Task item:
Please repeat, from the entries that follow, the lines from the one containing "9. **Qu'est-ce que" through the one containing "12. **Comment Hegel" exactly, adding nothing.

Available data:
[Start of Attachment]

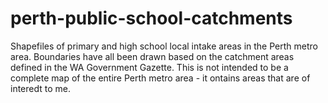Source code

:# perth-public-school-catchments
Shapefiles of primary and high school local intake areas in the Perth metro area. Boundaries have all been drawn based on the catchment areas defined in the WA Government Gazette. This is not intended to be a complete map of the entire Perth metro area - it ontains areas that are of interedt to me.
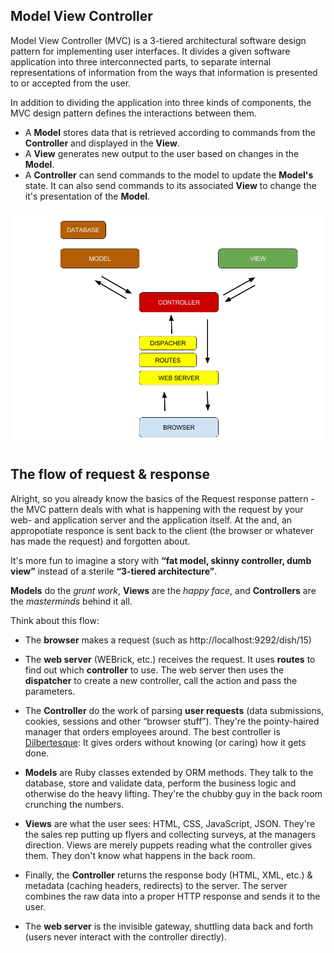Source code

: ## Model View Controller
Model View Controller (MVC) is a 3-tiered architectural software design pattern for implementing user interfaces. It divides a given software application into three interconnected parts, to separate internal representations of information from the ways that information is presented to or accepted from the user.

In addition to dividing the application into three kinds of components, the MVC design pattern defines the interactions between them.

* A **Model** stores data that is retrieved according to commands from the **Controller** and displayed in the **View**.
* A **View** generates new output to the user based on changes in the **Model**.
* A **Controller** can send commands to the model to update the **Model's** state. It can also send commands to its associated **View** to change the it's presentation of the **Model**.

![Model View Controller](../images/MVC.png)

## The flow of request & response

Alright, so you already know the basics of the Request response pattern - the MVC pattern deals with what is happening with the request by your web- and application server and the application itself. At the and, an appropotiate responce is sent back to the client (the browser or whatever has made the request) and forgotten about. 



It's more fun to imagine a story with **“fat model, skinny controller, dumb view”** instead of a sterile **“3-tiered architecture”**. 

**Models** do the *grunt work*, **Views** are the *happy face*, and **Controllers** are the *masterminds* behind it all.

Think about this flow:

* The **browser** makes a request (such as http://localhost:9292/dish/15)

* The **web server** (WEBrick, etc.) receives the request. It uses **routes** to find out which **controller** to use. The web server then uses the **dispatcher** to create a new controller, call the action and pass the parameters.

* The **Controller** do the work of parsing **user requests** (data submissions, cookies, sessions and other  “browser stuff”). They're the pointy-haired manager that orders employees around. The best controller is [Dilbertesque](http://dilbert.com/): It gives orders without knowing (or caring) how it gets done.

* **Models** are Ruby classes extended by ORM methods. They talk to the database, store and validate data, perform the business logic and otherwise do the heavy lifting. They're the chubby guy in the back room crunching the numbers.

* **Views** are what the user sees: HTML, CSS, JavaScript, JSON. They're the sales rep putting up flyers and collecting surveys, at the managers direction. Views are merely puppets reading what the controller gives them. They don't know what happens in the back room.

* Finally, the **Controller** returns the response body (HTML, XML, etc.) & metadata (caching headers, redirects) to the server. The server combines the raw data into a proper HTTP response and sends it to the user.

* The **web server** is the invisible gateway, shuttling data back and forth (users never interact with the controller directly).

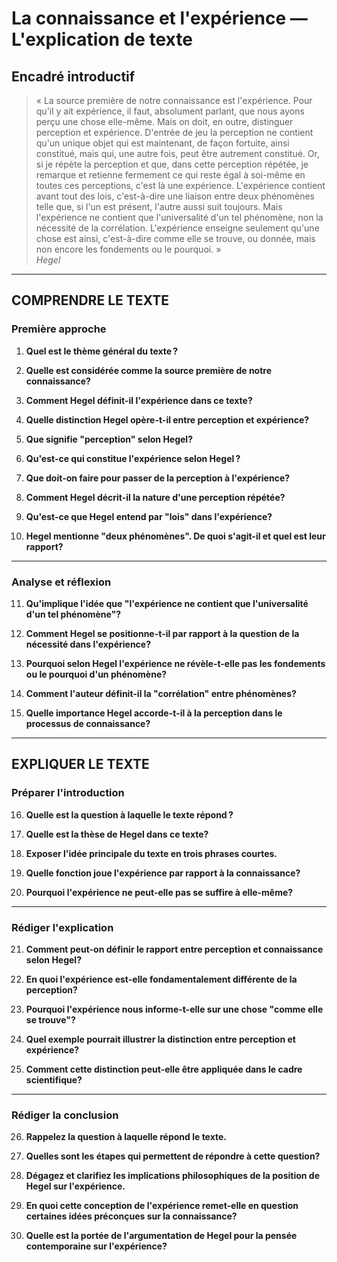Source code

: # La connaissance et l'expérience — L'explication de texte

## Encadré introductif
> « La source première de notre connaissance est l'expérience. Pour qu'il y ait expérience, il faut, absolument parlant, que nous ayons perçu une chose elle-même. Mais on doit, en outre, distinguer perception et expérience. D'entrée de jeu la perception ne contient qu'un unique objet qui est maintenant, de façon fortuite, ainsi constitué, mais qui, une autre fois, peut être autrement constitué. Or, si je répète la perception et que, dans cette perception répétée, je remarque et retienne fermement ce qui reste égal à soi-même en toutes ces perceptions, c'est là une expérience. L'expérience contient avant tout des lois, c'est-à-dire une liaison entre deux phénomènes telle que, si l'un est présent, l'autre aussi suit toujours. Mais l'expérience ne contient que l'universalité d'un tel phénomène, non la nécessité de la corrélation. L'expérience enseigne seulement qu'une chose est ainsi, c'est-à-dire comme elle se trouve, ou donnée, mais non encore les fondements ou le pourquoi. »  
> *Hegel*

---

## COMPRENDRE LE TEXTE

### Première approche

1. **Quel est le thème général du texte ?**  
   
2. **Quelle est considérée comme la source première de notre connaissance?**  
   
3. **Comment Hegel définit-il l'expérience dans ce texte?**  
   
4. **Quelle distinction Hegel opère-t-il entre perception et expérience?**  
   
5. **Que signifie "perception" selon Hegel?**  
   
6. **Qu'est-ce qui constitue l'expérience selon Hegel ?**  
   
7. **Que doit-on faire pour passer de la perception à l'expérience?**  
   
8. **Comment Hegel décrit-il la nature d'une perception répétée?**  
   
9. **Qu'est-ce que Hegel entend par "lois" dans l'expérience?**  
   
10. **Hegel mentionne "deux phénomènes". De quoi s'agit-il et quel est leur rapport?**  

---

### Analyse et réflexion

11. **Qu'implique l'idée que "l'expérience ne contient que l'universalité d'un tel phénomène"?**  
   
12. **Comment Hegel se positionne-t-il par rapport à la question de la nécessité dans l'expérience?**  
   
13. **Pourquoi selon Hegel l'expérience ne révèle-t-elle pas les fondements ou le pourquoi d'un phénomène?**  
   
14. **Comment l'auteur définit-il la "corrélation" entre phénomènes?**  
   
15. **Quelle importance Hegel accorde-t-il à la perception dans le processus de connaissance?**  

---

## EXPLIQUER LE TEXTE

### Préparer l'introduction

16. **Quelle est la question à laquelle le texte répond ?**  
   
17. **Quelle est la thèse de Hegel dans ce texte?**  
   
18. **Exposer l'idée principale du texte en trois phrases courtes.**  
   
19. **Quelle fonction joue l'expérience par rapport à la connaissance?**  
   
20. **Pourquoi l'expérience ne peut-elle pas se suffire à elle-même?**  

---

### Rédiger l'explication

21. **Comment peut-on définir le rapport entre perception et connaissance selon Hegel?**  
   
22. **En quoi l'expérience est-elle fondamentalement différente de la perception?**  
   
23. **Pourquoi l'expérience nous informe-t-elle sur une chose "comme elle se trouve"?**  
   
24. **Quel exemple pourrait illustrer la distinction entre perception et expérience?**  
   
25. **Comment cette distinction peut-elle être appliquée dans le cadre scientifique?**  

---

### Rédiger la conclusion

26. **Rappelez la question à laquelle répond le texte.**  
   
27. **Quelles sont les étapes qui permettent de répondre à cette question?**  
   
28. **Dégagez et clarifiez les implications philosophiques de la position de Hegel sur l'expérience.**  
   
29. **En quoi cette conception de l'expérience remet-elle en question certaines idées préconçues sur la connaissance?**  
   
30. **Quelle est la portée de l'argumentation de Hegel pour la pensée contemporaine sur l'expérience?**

[End of Attachment]

Solution to the exercise:
9. **Qu'est-ce que Hegel entend par "lois" dans l'expérience?**  
   
10. **Hegel mentionne "deux phénomènes". De quoi s'agit-il et quel est leur rapport?**  

---

### Analyse et réflexion

11. **Qu'implique l'idée que "l'expérience ne contient que l'universalité d'un tel phénomène"?**  
   
12. **Comment Hegel se positionne-t-il par rapport à la question de la nécessité dans l'expérience?**  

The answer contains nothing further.